> [PROVIDED MATERIAL]

::::::

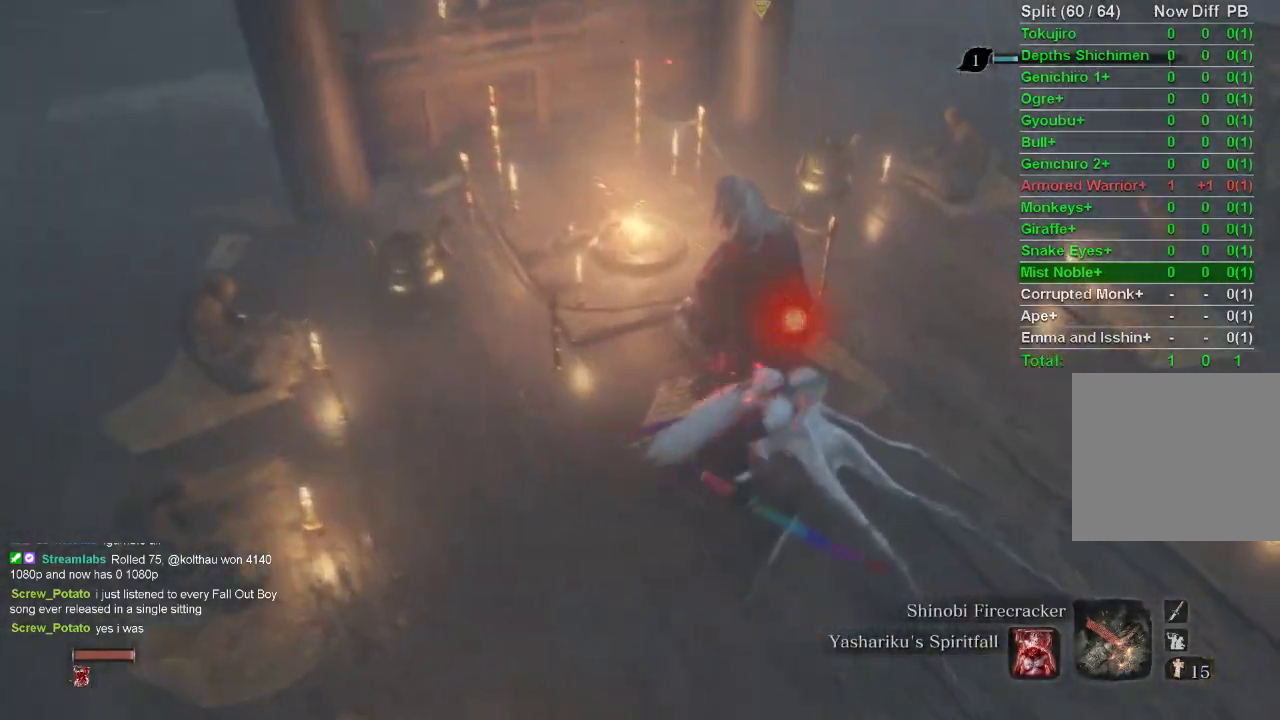
{"buttons": [], "left_stick": "center", "right_stick": "center", "events": [[200, "R1", "down"], [217, "left_stick", "up-left"], [300, "R1", "up"], [333, "left_stick", "center"]]}
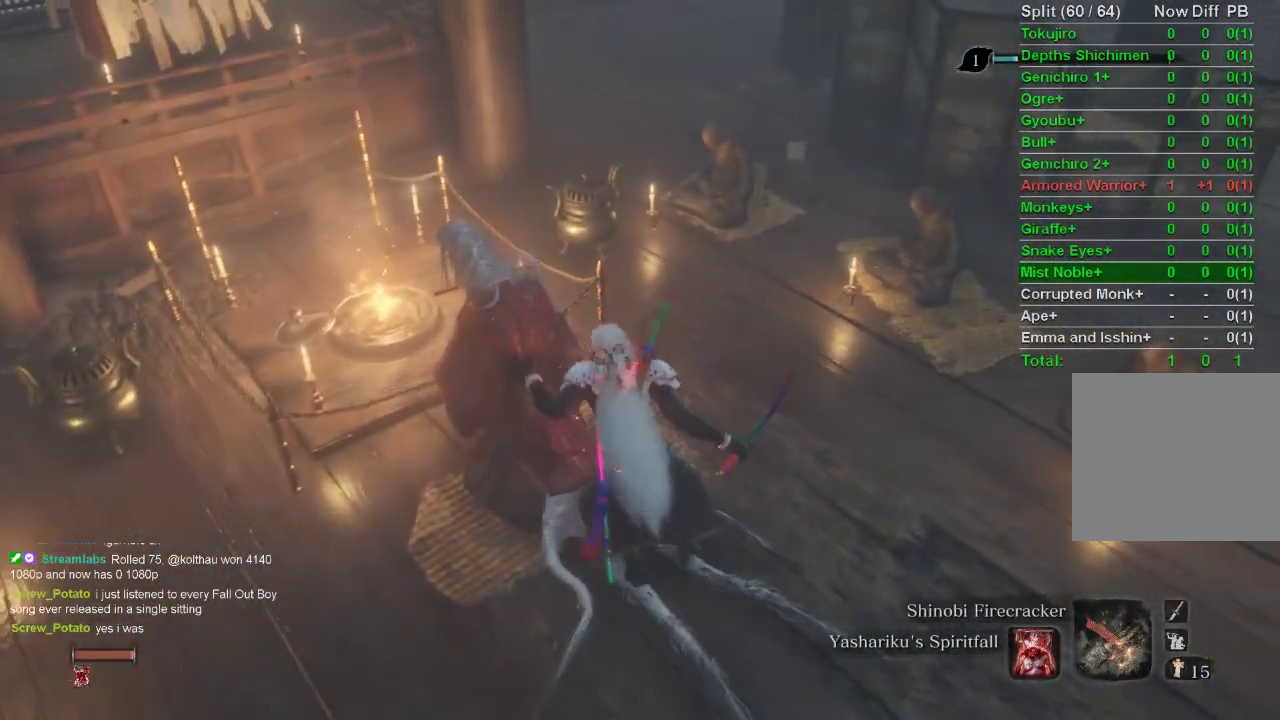
{"buttons": ["R3"], "left_stick": "center", "right_stick": "center", "events": [[233, "right_stick", "down-left"], [367, "right_stick", "center"], [467, "R3", "down"]]}
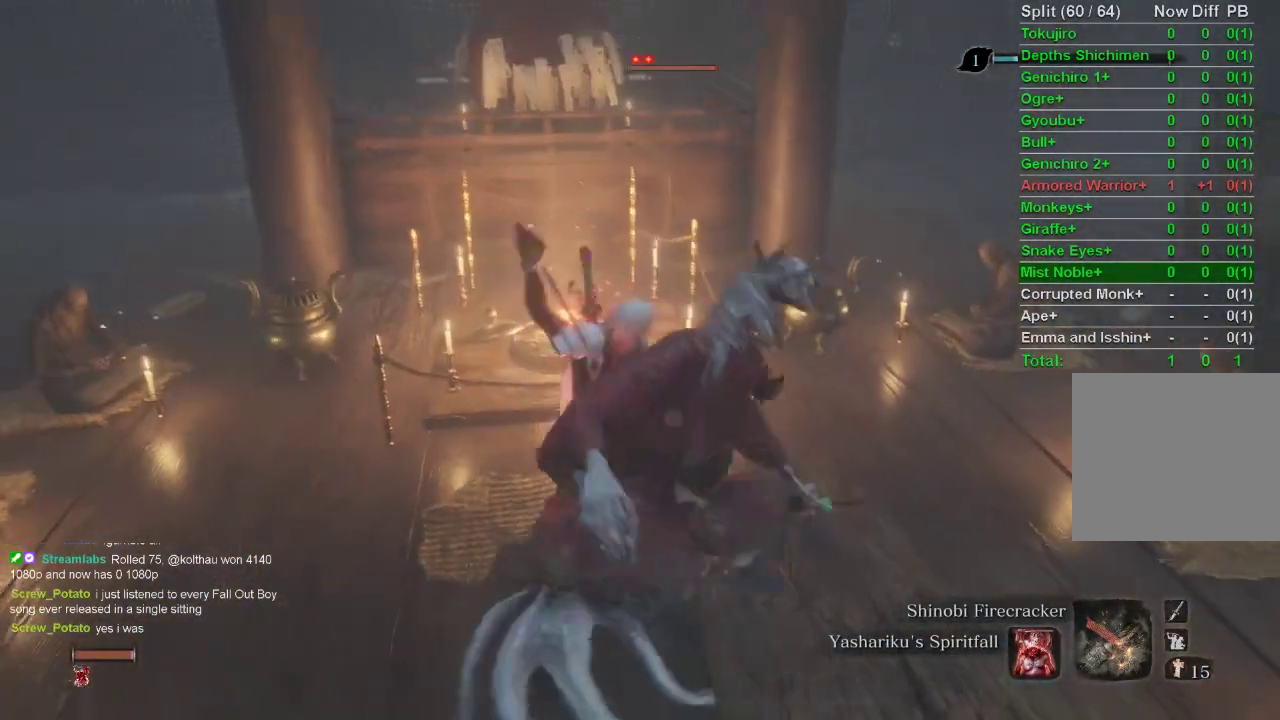
{"buttons": [], "left_stick": "center", "right_stick": "center", "events": [[67, "R3", "up"]]}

::::::

> [REQUIREMENT]
The whole listing must be restated word for word. Leave out any pictures.

> [SOLUTION FOR THIS TASK]
{"buttons": [], "left_stick": "center", "right_stick": "center", "events": [[200, "R1", "down"], [217, "left_stick", "up-left"], [300, "R1", "up"], [333, "left_stick", "center"]]}
{"buttons": ["R3"], "left_stick": "center", "right_stick": "center", "events": [[233, "right_stick", "down-left"], [367, "right_stick", "center"], [467, "R3", "down"]]}
{"buttons": [], "left_stick": "center", "right_stick": "center", "events": [[67, "R3", "up"]]}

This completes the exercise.